Profil de sécurité et tolérance
CPZ a un excellent profil de sécurité. Il a été largement utilisé pendant près de 7 décennies, a connu des effets secondaires et est facile à gérer. Les effets indésirables courants comprennent les effets anticholinergiques, à savoir la sécheresse de la bouche, la sédation, la constipation et la rétention urinaire.
Il est utilisé chez les femmes enceintes, les patients cancéreux et de nombreuses affections neurologiques. Il ne provoque pas non plus de dépression respiratoire et peut donc être utilisé même chez les patients atteints du syndrome de détresse respiratoire aiguë (SDRA).
L'étude ReCoVery
Le défi actuel consiste à confirmer son activité antivirale contre le SRAS-CoV-2 in vivo et d'arriver à une posologie cliniquement pertinente. Les données in vitro ne se traduisent généralement pas directement en doses in vivo, et les données de dosage des expériences sur les animaux font défaut. Cependant, les études in vitro montrent que les concentrations inhibitrices efficaces sont inférieures à la dose toxique pour les cellules humaines.

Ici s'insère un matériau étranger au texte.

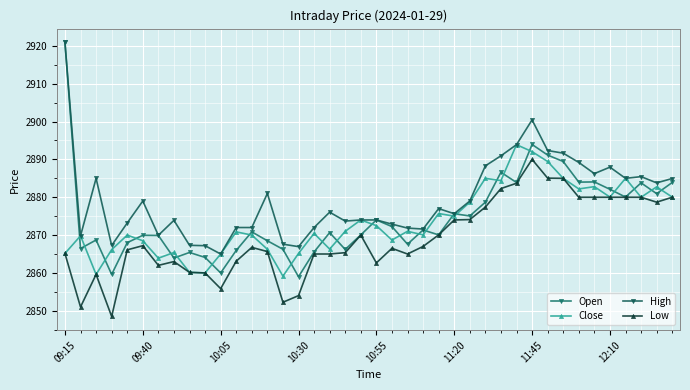

What is the sum of all Open values?

114988.6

Afin d'aider à évaluer l'utilité clinique réelle de CPZ, les auteurs prévoient une étude pilote comparant la thérapie standard vs CPZ.

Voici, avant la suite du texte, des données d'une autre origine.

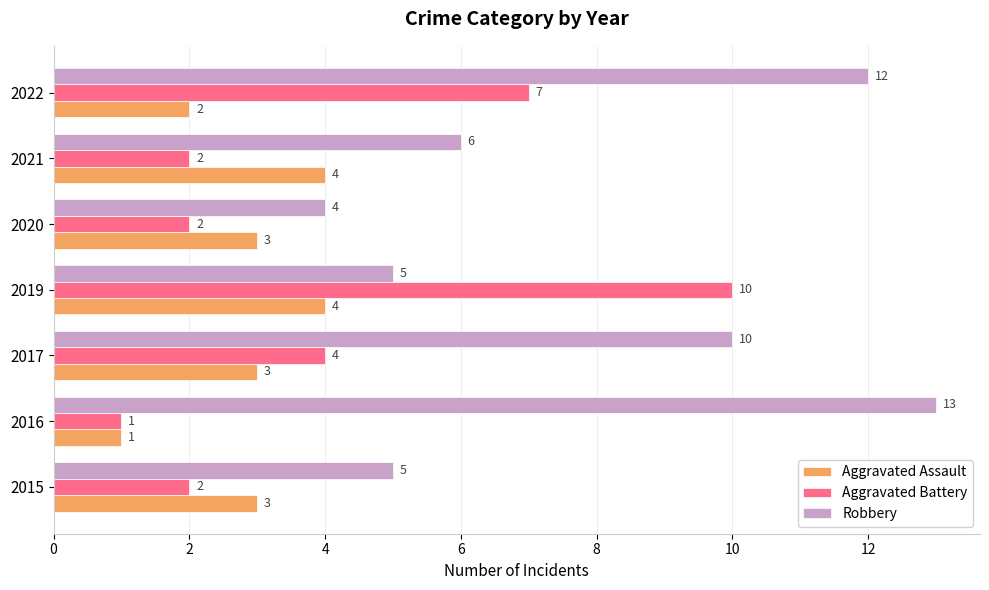

What are all the series names shown in the legend?

Aggravated Assault, Aggravated Battery, Robbery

L'essai ReCoVery est basé sur la théorie selon laquelle si le CPZ est administré au début des symptômes respiratoires, il peut empêcher la progression de la maladie à un stade sévère tout en réduisant son infectiosité. Il est conçu comme un essai contrôlé randomisé en simple aveugle sur plusieurs centres. Les participants seront des patients COVID-19 malades qui n'ont pas besoin de soins intensifs mais qui ont besoin d'oxygène supplémentaire.
La base de ce critère de sélection est que le CPZ semble inhiber la réplication virale au cours de l'infection précoce, ce qui peut indiquer sa plus grande efficacité aux premiers stades. L'observation clinique selon laquelle le COVID-19 symptomatique et virulent était rare chez ces patients est une preuve à l'appui. Cependant, son effet immunomodulateur pourrait également signifier qu'il peut réduire la gravité des stades ultérieurs de la maladie.
Un groupe de patients recevra des soins standard pour COVID-19 tandis que l'autre recevra en outre CPZ jusqu'à 300 mg par jour pendant 21 jours ou jusqu'à ce qu'ils répondent aux critères de récupération.
Les mesures des résultats sont, principalement, un temps plus court pour une réponse selon les critères de l'OMS, et secondairement, une plus grande amélioration clinique et une diminution des biomarqueurs d'attaque virale et d'inflammation. De plus, les résultats de la TDM thoracique au septième jour seront enregistrés. Le dosage optimal de CPZ sera également examiné, avec sa tolérance.
Comment l'étude ReCoVery va-t-elle aider dans COVID-19?
La réutilisation du CPZ peut entraîner une intervention rapide pour réduire la détresse respiratoire et la gravité de l'infection. Il évite le pipeline coûteux et long de développement de médicaments tout en utilisant un médicament qui s'est avéré sûr, avec des effets indésirables connus, limités et faciles à gérer.
S'il s'avérait utile, il pourrait réduire la détresse des difficultés respiratoires du COVID-19 symptomatique, réduire la charge hospitalière ainsi que le besoin de ventilation mécanique et de soins intensifs.